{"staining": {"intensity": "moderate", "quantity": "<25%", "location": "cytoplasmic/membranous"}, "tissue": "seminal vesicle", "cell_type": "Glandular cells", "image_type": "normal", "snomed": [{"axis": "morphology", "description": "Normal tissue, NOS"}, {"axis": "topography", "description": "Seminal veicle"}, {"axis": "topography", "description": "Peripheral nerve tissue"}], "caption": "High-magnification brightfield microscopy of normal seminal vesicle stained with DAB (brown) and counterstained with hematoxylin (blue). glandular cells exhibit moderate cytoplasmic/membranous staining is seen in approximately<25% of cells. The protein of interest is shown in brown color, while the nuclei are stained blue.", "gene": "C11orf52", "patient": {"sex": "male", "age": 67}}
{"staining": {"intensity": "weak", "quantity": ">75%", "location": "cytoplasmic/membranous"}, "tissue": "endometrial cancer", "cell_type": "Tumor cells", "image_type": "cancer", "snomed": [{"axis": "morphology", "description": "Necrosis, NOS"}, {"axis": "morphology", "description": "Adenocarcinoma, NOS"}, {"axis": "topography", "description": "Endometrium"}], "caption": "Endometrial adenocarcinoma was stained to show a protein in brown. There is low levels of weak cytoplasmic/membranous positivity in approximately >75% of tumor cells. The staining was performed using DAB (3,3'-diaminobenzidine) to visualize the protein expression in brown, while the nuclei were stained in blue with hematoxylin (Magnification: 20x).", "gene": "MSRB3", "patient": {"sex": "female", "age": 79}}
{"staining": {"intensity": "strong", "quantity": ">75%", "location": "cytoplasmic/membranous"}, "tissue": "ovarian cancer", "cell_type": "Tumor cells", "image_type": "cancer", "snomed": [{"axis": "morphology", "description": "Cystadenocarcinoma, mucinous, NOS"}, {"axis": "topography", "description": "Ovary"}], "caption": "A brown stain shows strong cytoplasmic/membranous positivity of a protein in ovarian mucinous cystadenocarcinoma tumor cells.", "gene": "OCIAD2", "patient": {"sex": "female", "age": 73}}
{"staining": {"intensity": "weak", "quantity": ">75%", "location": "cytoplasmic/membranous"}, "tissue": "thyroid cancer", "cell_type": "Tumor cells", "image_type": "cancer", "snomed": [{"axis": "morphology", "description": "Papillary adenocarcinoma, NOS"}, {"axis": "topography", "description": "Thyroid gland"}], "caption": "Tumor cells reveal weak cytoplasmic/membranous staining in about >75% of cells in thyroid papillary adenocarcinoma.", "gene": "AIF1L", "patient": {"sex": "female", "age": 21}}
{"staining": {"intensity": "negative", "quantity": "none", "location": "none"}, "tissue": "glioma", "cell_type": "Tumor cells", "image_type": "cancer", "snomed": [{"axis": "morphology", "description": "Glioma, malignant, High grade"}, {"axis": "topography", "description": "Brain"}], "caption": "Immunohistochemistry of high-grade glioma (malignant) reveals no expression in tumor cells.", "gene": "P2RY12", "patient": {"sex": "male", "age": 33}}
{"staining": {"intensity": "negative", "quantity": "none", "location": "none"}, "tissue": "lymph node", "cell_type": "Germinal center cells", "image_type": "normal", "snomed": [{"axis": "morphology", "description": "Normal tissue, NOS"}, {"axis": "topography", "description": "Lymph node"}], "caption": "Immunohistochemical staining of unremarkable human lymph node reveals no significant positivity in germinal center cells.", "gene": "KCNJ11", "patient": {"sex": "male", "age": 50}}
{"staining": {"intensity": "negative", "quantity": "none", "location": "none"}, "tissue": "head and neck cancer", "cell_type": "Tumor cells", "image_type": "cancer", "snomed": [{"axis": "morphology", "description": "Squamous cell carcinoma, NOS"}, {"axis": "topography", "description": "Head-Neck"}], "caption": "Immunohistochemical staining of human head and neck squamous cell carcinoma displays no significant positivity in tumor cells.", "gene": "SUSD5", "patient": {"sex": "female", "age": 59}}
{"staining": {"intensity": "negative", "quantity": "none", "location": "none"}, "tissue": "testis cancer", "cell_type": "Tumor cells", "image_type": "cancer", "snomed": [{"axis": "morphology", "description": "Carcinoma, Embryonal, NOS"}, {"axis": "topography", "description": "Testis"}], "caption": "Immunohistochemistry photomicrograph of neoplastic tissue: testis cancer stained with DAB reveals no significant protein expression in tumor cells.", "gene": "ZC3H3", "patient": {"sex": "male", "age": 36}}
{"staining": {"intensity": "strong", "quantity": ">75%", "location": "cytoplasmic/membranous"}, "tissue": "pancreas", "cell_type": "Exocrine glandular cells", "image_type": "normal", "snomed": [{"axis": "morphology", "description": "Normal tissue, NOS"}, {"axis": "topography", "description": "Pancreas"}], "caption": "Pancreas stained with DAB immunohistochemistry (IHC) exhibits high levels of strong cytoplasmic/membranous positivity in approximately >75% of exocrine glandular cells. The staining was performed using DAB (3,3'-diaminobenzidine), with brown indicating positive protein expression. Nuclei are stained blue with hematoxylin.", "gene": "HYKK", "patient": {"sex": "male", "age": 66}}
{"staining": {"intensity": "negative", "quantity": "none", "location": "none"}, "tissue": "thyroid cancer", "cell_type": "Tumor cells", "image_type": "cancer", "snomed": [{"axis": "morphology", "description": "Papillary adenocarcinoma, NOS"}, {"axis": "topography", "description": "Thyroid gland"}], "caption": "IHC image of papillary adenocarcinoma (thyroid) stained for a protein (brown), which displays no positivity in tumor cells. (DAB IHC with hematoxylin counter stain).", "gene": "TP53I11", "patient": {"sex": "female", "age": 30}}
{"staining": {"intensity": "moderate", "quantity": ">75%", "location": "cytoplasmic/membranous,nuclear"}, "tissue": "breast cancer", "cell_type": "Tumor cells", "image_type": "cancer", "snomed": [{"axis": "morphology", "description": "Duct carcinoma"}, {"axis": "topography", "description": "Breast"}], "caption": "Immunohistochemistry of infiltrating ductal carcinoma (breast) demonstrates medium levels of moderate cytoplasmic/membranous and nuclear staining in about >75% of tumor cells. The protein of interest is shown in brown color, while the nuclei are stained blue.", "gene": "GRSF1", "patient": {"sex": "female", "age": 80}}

PROBLEM DETAILS:
Take the entries above and write them out again unchanged.

ANSWER AREA:
{"staining": {"intensity": "moderate", "quantity": "<25%", "location": "cytoplasmic/membranous"}, "tissue": "seminal vesicle", "cell_type": "Glandular cells", "image_type": "normal", "snomed": [{"axis": "morphology", "description": "Normal tissue, NOS"}, {"axis": "topography", "description": "Seminal veicle"}, {"axis": "topography", "description": "Peripheral nerve tissue"}], "caption": "High-magnification brightfield microscopy of normal seminal vesicle stained with DAB (brown) and counterstained with hematoxylin (blue). glandular cells exhibit moderate cytoplasmic/membranous staining is seen in approximately<25% of cells. The protein of interest is shown in brown color, while the nuclei are stained blue.", "gene": "C11orf52", "patient": {"sex": "male", "age": 67}}
{"staining": {"intensity": "weak", "quantity": ">75%", "location": "cytoplasmic/membranous"}, "tissue": "endometrial cancer", "cell_type": "Tumor cells", "image_type": "cancer", "snomed": [{"axis": "morphology", "description": "Necrosis, NOS"}, {"axis": "morphology", "description": "Adenocarcinoma, NOS"}, {"axis": "topography", "description": "Endometrium"}], "caption": "Endometrial adenocarcinoma was stained to show a protein in brown. There is low levels of weak cytoplasmic/membranous positivity in approximately >75% of tumor cells. The staining was performed using DAB (3,3'-diaminobenzidine) to visualize the protein expression in brown, while the nuclei were stained in blue with hematoxylin (Magnification: 20x).", "gene": "MSRB3", "patient": {"sex": "female", "age": 79}}
{"staining": {"intensity": "strong", "quantity": ">75%", "location": "cytoplasmic/membranous"}, "tissue": "ovarian cancer", "cell_type": "Tumor cells", "image_type": "cancer", "snomed": [{"axis": "morphology", "description": "Cystadenocarcinoma, mucinous, NOS"}, {"axis": "topography", "description": "Ovary"}], "caption": "A brown stain shows strong cytoplasmic/membranous positivity of a protein in ovarian mucinous cystadenocarcinoma tumor cells.", "gene": "OCIAD2", "patient": {"sex": "female", "age": 73}}
{"staining": {"intensity": "weak", "quantity": ">75%", "location": "cytoplasmic/membranous"}, "tissue": "thyroid cancer", "cell_type": "Tumor cells", "image_type": "cancer", "snomed": [{"axis": "morphology", "description": "Papillary adenocarcinoma, NOS"}, {"axis": "topography", "description": "Thyroid gland"}], "caption": "Tumor cells reveal weak cytoplasmic/membranous staining in about >75% of cells in thyroid papillary adenocarcinoma.", "gene": "AIF1L", "patient": {"sex": "female", "age": 21}}
{"staining": {"intensity": "negative", "quantity": "none", "location": "none"}, "tissue": "glioma", "cell_type": "Tumor cells", "image_type": "cancer", "snomed": [{"axis": "morphology", "description": "Glioma, malignant, High grade"}, {"axis": "topography", "description": "Brain"}], "caption": "Immunohistochemistry of high-grade glioma (malignant) reveals no expression in tumor cells.", "gene": "P2RY12", "patient": {"sex": "male", "age": 33}}
{"staining": {"intensity": "negative", "quantity": "none", "location": "none"}, "tissue": "lymph node", "cell_type": "Germinal center cells", "image_type": "normal", "snomed": [{"axis": "morphology", "description": "Normal tissue, NOS"}, {"axis": "topography", "description": "Lymph node"}], "caption": "Immunohistochemical staining of unremarkable human lymph node reveals no significant positivity in germinal center cells.", "gene": "KCNJ11", "patient": {"sex": "male", "age": 50}}
{"staining": {"intensity": "negative", "quantity": "none", "location": "none"}, "tissue": "head and neck cancer", "cell_type": "Tumor cells", "image_type": "cancer", "snomed": [{"axis": "morphology", "description": "Squamous cell carcinoma, NOS"}, {"axis": "topography", "description": "Head-Neck"}], "caption": "Immunohistochemical staining of human head and neck squamous cell carcinoma displays no significant positivity in tumor cells.", "gene": "SUSD5", "patient": {"sex": "female", "age": 59}}
{"staining": {"intensity": "negative", "quantity": "none", "location": "none"}, "tissue": "testis cancer", "cell_type": "Tumor cells", "image_type": "cancer", "snomed": [{"axis": "morphology", "description": "Carcinoma, Embryonal, NOS"}, {"axis": "topography", "description": "Testis"}], "caption": "Immunohistochemistry photomicrograph of neoplastic tissue: testis cancer stained with DAB reveals no significant protein expression in tumor cells.", "gene": "ZC3H3", "patient": {"sex": "male", "age": 36}}
{"staining": {"intensity": "strong", "quantity": ">75%", "location": "cytoplasmic/membranous"}, "tissue": "pancreas", "cell_type": "Exocrine glandular cells", "image_type": "normal", "snomed": [{"axis": "morphology", "description": "Normal tissue, NOS"}, {"axis": "topography", "description": "Pancreas"}], "caption": "Pancreas stained with DAB immunohistochemistry (IHC) exhibits high levels of strong cytoplasmic/membranous positivity in approximately >75% of exocrine glandular cells. The staining was performed using DAB (3,3'-diaminobenzidine), with brown indicating positive protein expression. Nuclei are stained blue with hematoxylin.", "gene": "HYKK", "patient": {"sex": "male", "age": 66}}
{"staining": {"intensity": "negative", "quantity": "none", "location": "none"}, "tissue": "thyroid cancer", "cell_type": "Tumor cells", "image_type": "cancer", "snomed": [{"axis": "morphology", "description": "Papillary adenocarcinoma, NOS"}, {"axis": "topography", "description": "Thyroid gland"}], "caption": "IHC image of papillary adenocarcinoma (thyroid) stained for a protein (brown), which displays no positivity in tumor cells. (DAB IHC with hematoxylin counter stain).", "gene": "TP53I11", "patient": {"sex": "female", "age": 30}}
{"staining": {"intensity": "moderate", "quantity": ">75%", "location": "cytoplasmic/membranous,nuclear"}, "tissue": "breast cancer", "cell_type": "Tumor cells", "image_type": "cancer", "snomed": [{"axis": "morphology", "description": "Duct carcinoma"}, {"axis": "topography", "description": "Breast"}], "caption": "Immunohistochemistry of infiltrating ductal carcinoma (breast) demonstrates medium levels of moderate cytoplasmic/membranous and nuclear staining in about >75% of tumor cells. The protein of interest is shown in brown color, while the nuclei are stained blue.", "gene": "GRSF1", "patient": {"sex": "female", "age": 80}}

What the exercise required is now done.